- A DNA strand can act as a template for synthesis of a new nucleic acid strand in which each base forms a hydrogen-bonded pair with one on the template strand (G with C, A with T, or A with U for RNA molecules). The new sequence is thus complementary to the template strand. The copying of DNA molecules to produce more DNA is known as DNA Replication.
-DNA replication takes place at a Y-shaped structure called a replication fork. A self-correcting DNA polymerase enzyme catalyzes nucleotide polymerization in a 5ʹ-to-3ʹ direction, copying a DNA template strand with remarkable fidelity. Since the two strands of a DNA double helix are antiparallel, this 5ʹ-to-3ʹ DNA synthesis can take place continuously on only one of the strands at a replication fork (the leading strand).
-On the lagging strand, short DNA fragments must be made by a “backstitching” process. Because the self-correcting DNA polymerase cannot start a new chain, these lagging-strand DNA fragments are primed by short RNA primer molecules that are subsequently erased and replaced with DNA.
-DNA replication requires the cooperation of many proteins. These include:
*DNA polymerase and DNA primase to catalyze nucleoside triphosphate polymerization; *DNA helicases and single-strand DNA-binding (SSB) proteins to help in opening up the DNA helix so that it can be copied; *DNA ligase and an enzyme that degrades *RNA primers to seal together the discontinuously synthesized laggingstrand DNA fragments; *DNA topoisomerases to help to relieve helical winding and DNA tangling problems. *Many of these proteins associate with each other at a replication fork to form a highly efficient “replication machine,” through which the activities and spatial movements of the individual components are coordinated.
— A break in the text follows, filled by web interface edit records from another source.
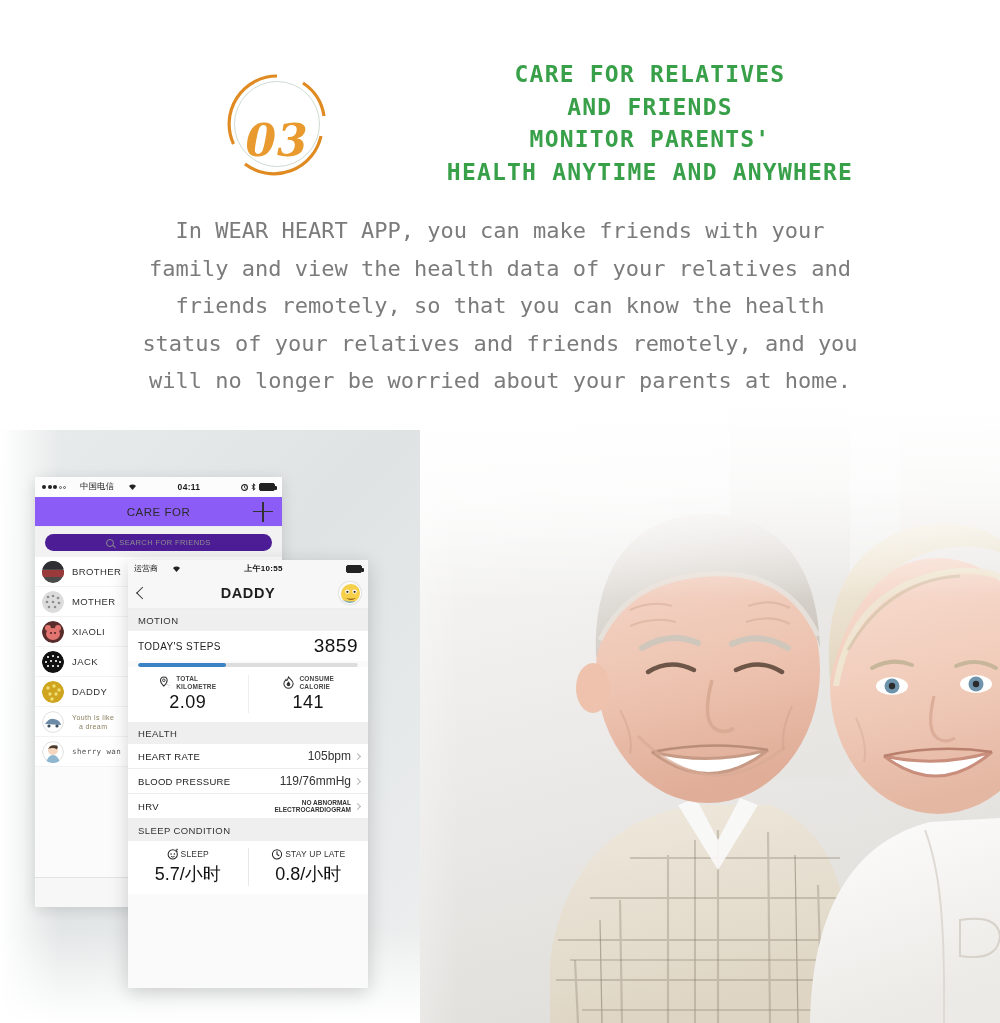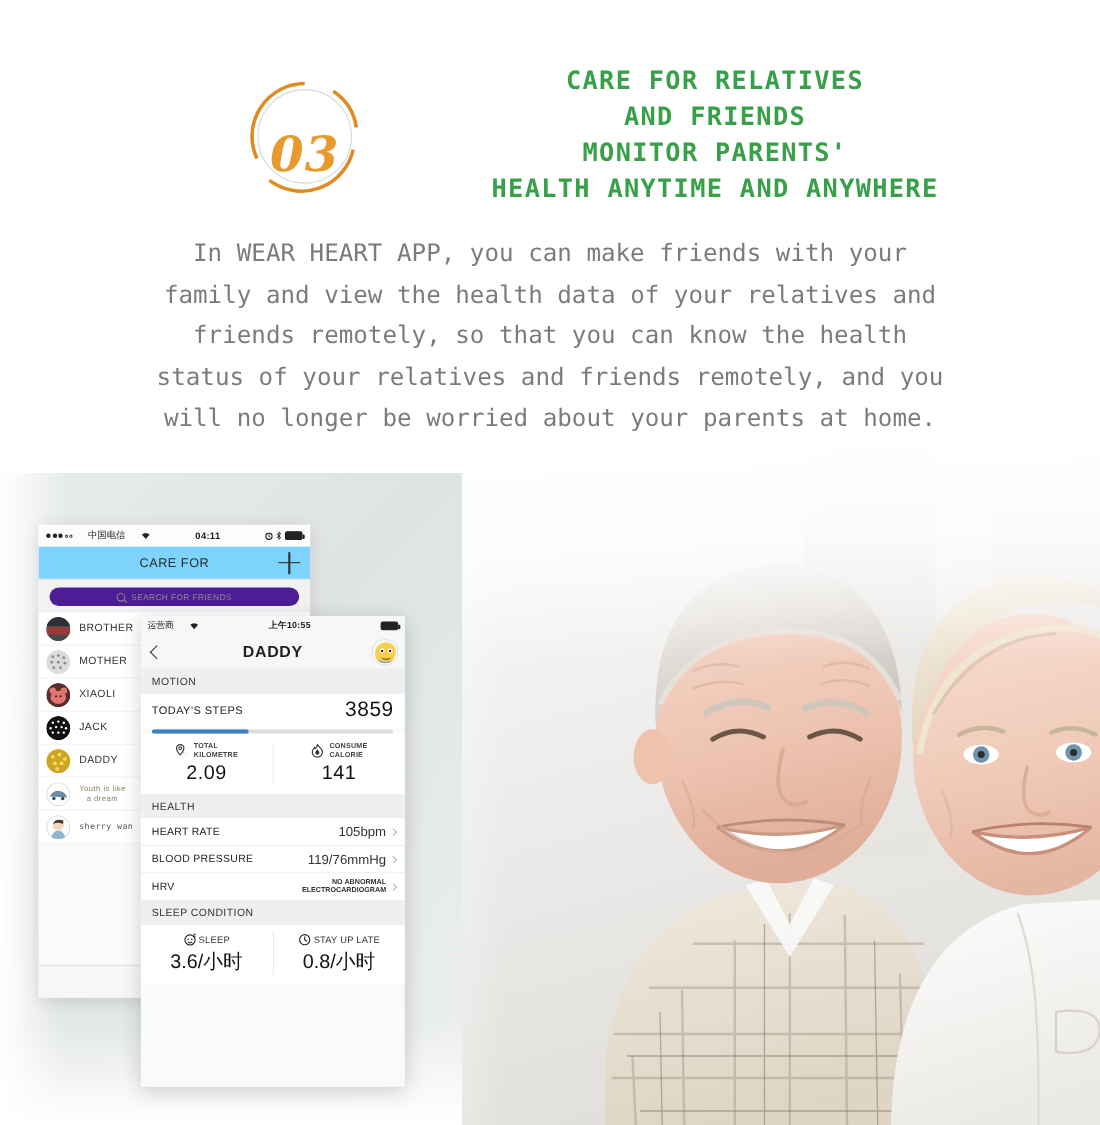--- a/index.html
+++ b/index.html
@@ -99,7 +99,7 @@
   .battery:after{content:""; position:absolute; right:-3px; top:2px; width:2px;height:4px;background:#222;border-radius:0 1px 1px 0;}
 
   .navbar1 {
-    height:30px; background:#7dd3fc; position:relative;
+    height:30px; background:#8b5cf6; position:relative;
     display:flex; align-items:center; justify-content:center;
     border-bottom:1px solid #ececec;
   }

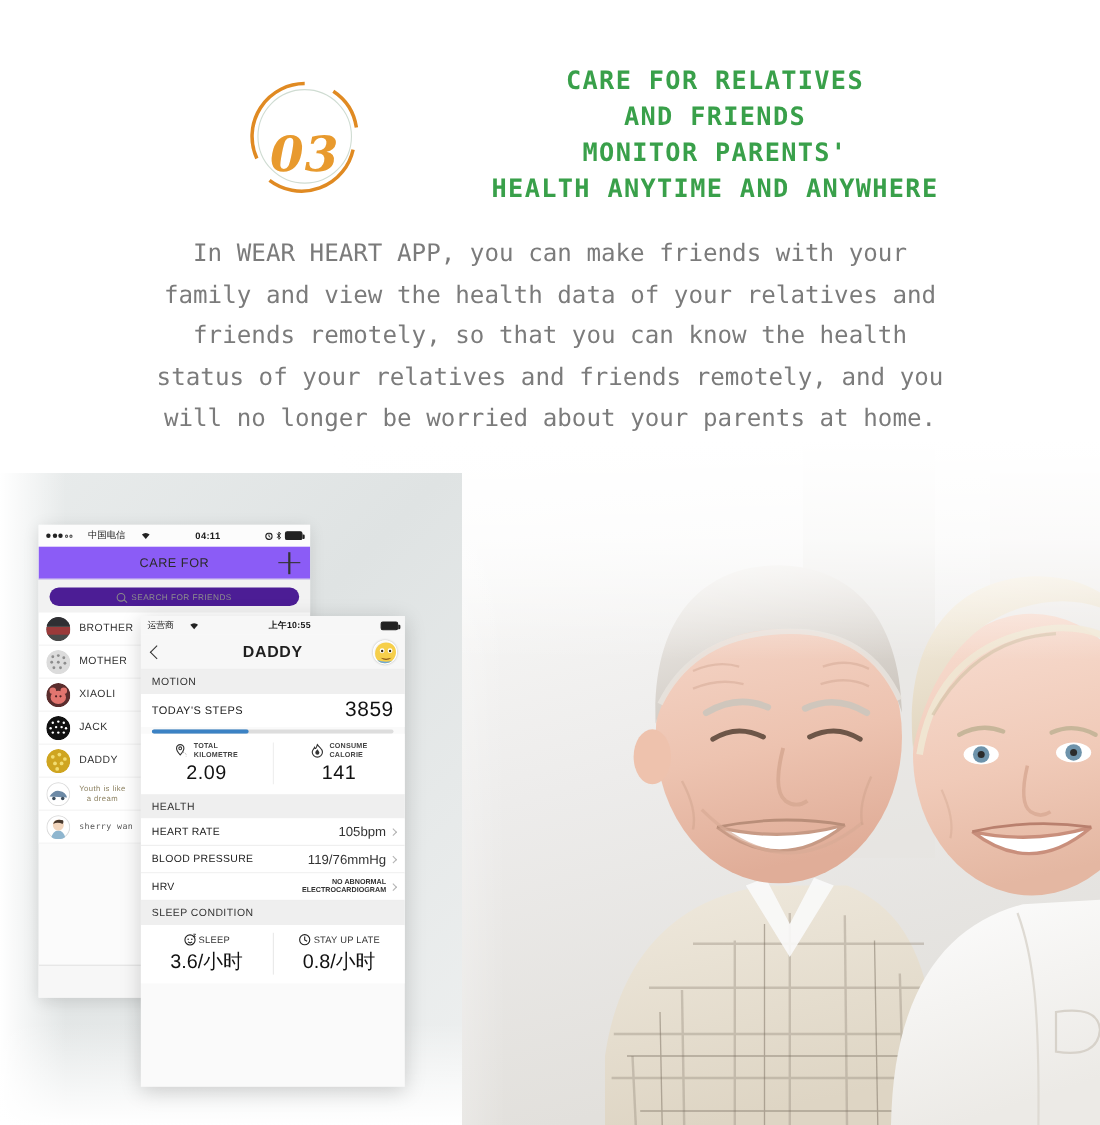--- a/index.html
+++ b/index.html
@@ -624,7 +624,7 @@
           </svg>
           <span class="sleep-lbl">SLEEP</span>
         </span>
-        <span class="sleep-val">3.6/小时</span>
+        <span class="sleep-val">5.7/小时</span>
       </div>
       <div class="sleep-cell">
         <span class="sleep-top">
Major steps involved in DNA replication are as follows:
*Each strand in a parental duplex DNA acts as a template for synthesis of a daughter strand and remains basepaired to the new strand, forming a daughter duplex (semiconservative mechanism). *New strands are formed in the 5′ to 3′ direction. *Replication begins at a sequence called an origin. *Each eukaryotic chromosomal DNA molecule contains multiple replication origins. *DNA polymerases, unlike RNA polymerases, cannot unwind the strands of duplex DNA and cannot initiate synthesis of new strands complementary to the template strands. *Helicases use energy from ATP hydrolysis to separate the parental (template) DNA strands. *Primase synthesizes a short RNA primer, which remains base-paired to the template DNA. *This initially is extended at the 3′ end by DNA polymerase α (Pol α), resulting in a short (5′ )RNA- (3′)DNA daughter strand. *Most of the DNA in eukaryotic cells is synthesized by Pol ẟ, which takes over from Pol α and continues elongation of the daughter strand in the 5′ to 3’direction. *Pol ẟ remains stably associated with the template by binding to Rfc protein, which in turn binds to PCNA, a trimeric protein that encircles the daughter duplex DNA. *DNA replication generally occurs by a bidirectional mechanism in which two replication forks form at an origin and move in opposite directions, with both template strands being copied at each fork. *Synthesis of eukaryotic DNA in vivo is regulated by controlling the activity of the MCM helicases that initiate DNA replication at multiple origins spaced along chromosomal DNA. *At a replication fork, one daughter strand (the leading strand) is elongated continuously. *The other daughter strand (the lagging strand) is formed as a series of discontinuous Okazaki fragments from primers synthesized every few hundred nucleotides. *The ribonucleotides at the 5′ end of each Okazaki fragment are removed and replaced by elongation of the 3′ end of the next Okazaki fragment. *Finally, adjacent Okazaki fragments are joined by DNA ligase.